------ Supplied material ------
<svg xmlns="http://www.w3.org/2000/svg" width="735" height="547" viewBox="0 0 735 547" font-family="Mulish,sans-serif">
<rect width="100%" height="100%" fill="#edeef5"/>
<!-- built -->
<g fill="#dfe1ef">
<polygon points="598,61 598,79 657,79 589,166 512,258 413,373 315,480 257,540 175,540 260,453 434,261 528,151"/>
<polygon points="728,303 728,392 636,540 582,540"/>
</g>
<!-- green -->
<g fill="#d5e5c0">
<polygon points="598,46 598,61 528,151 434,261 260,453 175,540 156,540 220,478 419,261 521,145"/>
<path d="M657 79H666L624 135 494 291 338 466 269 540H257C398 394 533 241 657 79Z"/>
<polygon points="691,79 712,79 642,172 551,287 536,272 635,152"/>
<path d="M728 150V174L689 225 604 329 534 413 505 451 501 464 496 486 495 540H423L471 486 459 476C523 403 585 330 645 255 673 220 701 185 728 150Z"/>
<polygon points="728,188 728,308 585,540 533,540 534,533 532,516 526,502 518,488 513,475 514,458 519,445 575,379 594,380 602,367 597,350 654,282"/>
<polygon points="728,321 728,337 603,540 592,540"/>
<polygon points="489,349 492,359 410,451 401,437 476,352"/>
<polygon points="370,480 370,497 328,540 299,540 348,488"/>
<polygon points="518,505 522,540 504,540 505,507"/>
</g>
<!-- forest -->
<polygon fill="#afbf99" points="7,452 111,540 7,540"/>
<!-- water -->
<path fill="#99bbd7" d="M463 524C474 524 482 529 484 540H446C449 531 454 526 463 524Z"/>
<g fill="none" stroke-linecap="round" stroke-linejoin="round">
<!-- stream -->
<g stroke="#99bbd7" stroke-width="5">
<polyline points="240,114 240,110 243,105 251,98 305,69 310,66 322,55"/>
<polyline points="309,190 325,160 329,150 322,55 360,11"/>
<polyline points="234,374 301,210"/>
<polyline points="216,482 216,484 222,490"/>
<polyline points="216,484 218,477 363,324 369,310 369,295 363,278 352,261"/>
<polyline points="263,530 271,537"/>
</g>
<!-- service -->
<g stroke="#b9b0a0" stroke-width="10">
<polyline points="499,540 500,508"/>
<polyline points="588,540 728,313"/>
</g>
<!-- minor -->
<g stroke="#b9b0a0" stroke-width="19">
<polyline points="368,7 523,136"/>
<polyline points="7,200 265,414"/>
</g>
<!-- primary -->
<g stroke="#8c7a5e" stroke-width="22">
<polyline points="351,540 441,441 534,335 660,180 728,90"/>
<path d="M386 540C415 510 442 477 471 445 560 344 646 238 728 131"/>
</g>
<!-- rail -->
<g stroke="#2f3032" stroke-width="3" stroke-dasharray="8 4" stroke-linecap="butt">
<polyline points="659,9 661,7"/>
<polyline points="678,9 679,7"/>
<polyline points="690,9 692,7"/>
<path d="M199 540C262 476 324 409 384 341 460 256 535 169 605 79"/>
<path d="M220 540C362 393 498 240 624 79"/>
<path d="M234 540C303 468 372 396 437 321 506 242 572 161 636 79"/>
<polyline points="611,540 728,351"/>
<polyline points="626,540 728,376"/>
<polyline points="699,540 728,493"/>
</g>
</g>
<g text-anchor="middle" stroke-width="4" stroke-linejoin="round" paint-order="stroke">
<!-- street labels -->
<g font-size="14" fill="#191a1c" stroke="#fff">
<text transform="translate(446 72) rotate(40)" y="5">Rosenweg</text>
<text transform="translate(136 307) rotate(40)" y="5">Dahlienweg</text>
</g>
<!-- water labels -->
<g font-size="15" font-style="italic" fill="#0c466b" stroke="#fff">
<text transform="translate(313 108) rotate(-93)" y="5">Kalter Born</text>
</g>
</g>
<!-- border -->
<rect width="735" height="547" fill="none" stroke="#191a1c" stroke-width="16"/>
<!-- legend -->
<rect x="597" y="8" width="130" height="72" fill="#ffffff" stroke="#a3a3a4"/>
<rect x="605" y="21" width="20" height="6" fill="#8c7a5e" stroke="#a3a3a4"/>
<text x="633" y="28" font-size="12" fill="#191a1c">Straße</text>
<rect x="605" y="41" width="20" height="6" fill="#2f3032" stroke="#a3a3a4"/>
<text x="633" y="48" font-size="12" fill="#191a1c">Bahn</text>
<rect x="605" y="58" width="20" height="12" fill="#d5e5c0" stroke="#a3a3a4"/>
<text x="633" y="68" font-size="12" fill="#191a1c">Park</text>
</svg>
------
**Exercise:** For each line in the records that contains the word "translate", make a copy.

**Reply to the task:**
<text transform="translate(446 72) rotate(40)" y="5">Rosenweg</text>
<text transform="translate(136 307) rotate(40)" y="5">Dahlienweg</text>
<text transform="translate(313 108) rotate(-93)" y="5">Kalter Born</text>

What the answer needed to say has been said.